▸ To do
**a)** Answer these questions about the text on congressional earmarks, one answer per line:
(i) What two examples of a particular purpose for an earmark does the text give?
(ii) When did the political parties put the earmark moratorium in place?
(iii) Through what two means does the text say less powerful members of Congress begged the Executive branch to spend funds in their district?
**b)** Write what comes next in the piece on congressional earmarks, picking up after its final sentence.

▸ Provided text
We’ve known, at least since December, that congressional earmarks are coming back, and the latest news reiterates that they will return in some fashion. Earmarks are congressionally directed spending — legislative language in an appropriations bill that directs spending for a particular purpose, such as building a bridge or pushing funding to a specific corporation or non-profit. Here’s how we think Congress should address their return.
A brief history of the earmark ban
The political parties put in place an earmark moratorium in the early 2010s — after first imposing a series of provisions to impose more transparency around earmarks — because the practice became politically unpalatable. Earmarks were inextricably connected to a great amount of corruption and received a lot of blame for wasteful spending. For example, former Rep. Duke Cunningham (who was just pardoned by Trump) literally had a menu for bribes (here it is!) to get an earmark placed; former Speaker Hastert (who was ultimately convicted for structuring relating to serial child abuse) was connected to using an earmark for personal enrichment; and there was that whole Jack Abramoff scandal, which involved (among other things) scamming Native American tribes regarding the creation of new tribal land. In essence, you could open the federal pocketbook to direct tens of millions of dollars — for good or for ill.
Advocates for earmarks rightly argued that the earmark ban shifted decision-making about how to spend funds to the Executive branch, where Congress provided a pool of money to be spent and the nitty-gritty details were (in theory) out of their hands. This disempowered Congress to make some of these decisions directly. It resulted in more powerful members of Congress extracting promises from Executive branch officials on how money would be spent and forcing less powerful members of Congress to beg the Executive branch to spend funds in their district (through lettermarks and phonemarks). Of course, it was still possible to direct federal spending by defining the parameters in which funds could be spent so it could only have one recipient, and nothing stopped tax writing committees from giving targeted tax breaks (which they do by the billions!)

▸ Supplied entries
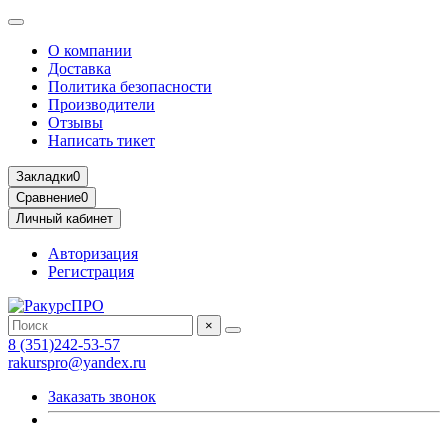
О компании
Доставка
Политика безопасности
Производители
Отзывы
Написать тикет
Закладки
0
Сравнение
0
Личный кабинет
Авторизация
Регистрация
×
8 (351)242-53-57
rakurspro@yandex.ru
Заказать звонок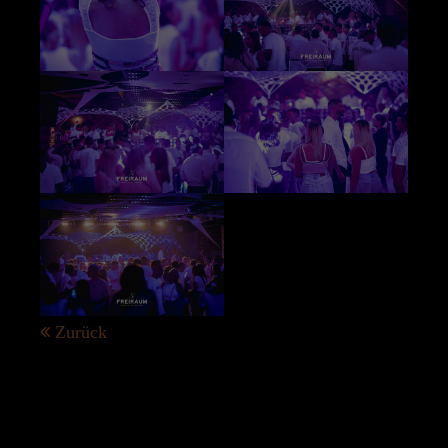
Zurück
...
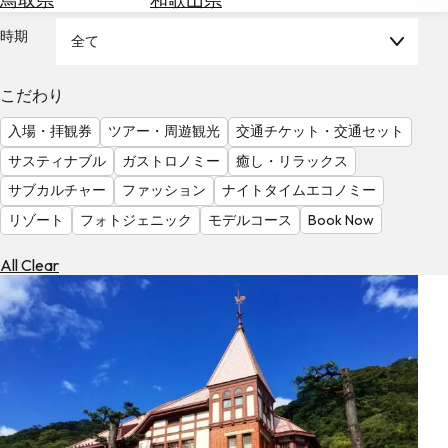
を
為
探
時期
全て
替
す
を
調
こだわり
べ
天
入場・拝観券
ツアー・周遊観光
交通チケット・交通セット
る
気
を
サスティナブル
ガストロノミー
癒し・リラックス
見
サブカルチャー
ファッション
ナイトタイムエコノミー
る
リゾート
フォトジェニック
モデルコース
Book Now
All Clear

▸ Replies
**a)**
(i) Building a bridge, and pushing funding to a specific corporation or non-profit.
(ii) In the early 2010s.
(iii) Lettermarks and phonemarks.

**b)**
Advocates for earmarks also argue that earmarks make it easier to move legislation. It becomes possible for senior appropriators or leadership to provide members of Congress with something for their districts in legislation, giving them a further incentive to vote for the bill. Of course, it also creates an incentive for members to threaten to withhold their vote for a bill unless they receive an earmark, so the benefits for moving legislation could be a wash. It does create perverse incentives to vote for a bad bill because it contains something for the district.
Earmarks — the kind we are talking about restoring — were 1% of federal spending, which is both a lot of money and just a little. Earmarks also were not evenly distributed. Citizens Against Government Waste reported that in the 111th Congress “when the names of members of Congress who obtained earmarks were included in the appropriations bills, 81 House and Senate appropriators, or 15 percent of Congress, had 51 percent of the earmarks and 61 percent of the money.”
How to bring back earmarks?
As you can tell, I am ambivalent about the return of earmarks. I have real concerns that granting earmarks empowers leadership to entice and cajole members in a way that is inappropriate and disproportionately benefits only a handful of members. I can see the benefits to letting Congress make these decisions and not grant that power to the Executive branch. Regardless, it’s obvious that they are coming back. I engaged with Congress the last time it imposed transparency requirements on Congress, and those recommendations inform my thinking now.
How to divy it up
As I mentioned above, earmarks were about 1% of discretionary spending. Discretionary spending is about $1.4 trillion, so let’s cap earmarks at 1%, or $14 billion. I’d divide $14 billion in half for each chamber: so $7 billion for the Senate and $7 billion for the House. That would result in $16 million per congressional district and $70 million per senator.
Members of the House and/or Senate should be allowed to pool their money with other members for projects. They should be able to decline to spend the money in a fiscal year and it would then accrue in the district/state “account” to be spent later. If a member turns over, his/her successor has whatever money has not been allocated. Appropriators are responsible for making sure it’s not spent for inappropriate or corrupt purposes (like on family members or political supporters), but otherwise they should respect the views of the representative.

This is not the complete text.